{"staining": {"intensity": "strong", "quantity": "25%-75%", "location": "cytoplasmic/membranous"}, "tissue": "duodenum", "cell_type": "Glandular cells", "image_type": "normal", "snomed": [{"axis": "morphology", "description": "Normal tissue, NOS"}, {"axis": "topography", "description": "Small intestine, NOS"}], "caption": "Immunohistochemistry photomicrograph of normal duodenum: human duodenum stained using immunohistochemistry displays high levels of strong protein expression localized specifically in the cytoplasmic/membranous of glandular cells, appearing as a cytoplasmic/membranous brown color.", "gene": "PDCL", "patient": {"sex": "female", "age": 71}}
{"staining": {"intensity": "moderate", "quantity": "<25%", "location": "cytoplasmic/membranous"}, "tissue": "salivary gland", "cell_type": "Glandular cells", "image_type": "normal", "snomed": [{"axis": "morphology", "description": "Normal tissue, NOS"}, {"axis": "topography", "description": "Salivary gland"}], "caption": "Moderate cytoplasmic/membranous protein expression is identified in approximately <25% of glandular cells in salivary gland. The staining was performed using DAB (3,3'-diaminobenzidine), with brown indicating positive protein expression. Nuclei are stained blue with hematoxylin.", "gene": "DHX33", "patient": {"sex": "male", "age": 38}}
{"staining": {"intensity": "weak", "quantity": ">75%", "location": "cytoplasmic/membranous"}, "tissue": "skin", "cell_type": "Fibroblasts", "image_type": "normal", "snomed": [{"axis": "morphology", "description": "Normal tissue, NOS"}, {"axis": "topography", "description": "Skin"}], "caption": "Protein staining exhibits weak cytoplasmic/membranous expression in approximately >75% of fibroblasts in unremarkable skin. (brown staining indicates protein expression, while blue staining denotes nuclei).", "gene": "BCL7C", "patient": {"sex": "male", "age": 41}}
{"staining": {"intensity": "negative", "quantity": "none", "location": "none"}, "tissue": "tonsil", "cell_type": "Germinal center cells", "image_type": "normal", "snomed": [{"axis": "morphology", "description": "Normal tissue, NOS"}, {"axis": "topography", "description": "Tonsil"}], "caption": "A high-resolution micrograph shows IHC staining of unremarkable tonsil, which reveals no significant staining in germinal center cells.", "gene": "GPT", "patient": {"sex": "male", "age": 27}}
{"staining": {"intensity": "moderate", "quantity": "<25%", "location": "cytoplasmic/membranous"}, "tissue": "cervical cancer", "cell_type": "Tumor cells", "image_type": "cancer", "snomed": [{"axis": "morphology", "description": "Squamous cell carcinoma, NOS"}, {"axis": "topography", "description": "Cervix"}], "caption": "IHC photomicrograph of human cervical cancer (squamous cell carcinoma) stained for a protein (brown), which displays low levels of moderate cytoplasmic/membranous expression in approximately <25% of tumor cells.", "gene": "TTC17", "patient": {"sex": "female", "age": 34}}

● WHAT IS REQUIRED
Restate word for word the lines in the material above from the one with "cytoplasmic/membranous protein expression" to the one with "staining exhibits weak"; both of those lines count, and nothing else does.

● ANSWER FOR THE TASK
{"staining": {"intensity": "moderate", "quantity": "<25%", "location": "cytoplasmic/membranous"}, "tissue": "salivary gland", "cell_type": "Glandular cells", "image_type": "normal", "snomed": [{"axis": "morphology", "description": "Normal tissue, NOS"}, {"axis": "topography", "description": "Salivary gland"}], "caption": "Moderate cytoplasmic/membranous protein expression is identified in approximately <25% of glandular cells in salivary gland. The staining was performed using DAB (3,3'-diaminobenzidine), with brown indicating positive protein expression. Nuclei are stained blue with hematoxylin.", "gene": "DHX33", "patient": {"sex": "male", "age": 38}}
{"staining": {"intensity": "weak", "quantity": ">75%", "location": "cytoplasmic/membranous"}, "tissue": "skin", "cell_type": "Fibroblasts", "image_type": "normal", "snomed": [{"axis": "morphology", "description": "Normal tissue, NOS"}, {"axis": "topography", "description": "Skin"}], "caption": "Protein staining exhibits weak cytoplasmic/membranous expression in approximately >75% of fibroblasts in unremarkable skin. (brown staining indicates protein expression, while blue staining denotes nuclei).", "gene": "BCL7C", "patient": {"sex": "male", "age": 41}}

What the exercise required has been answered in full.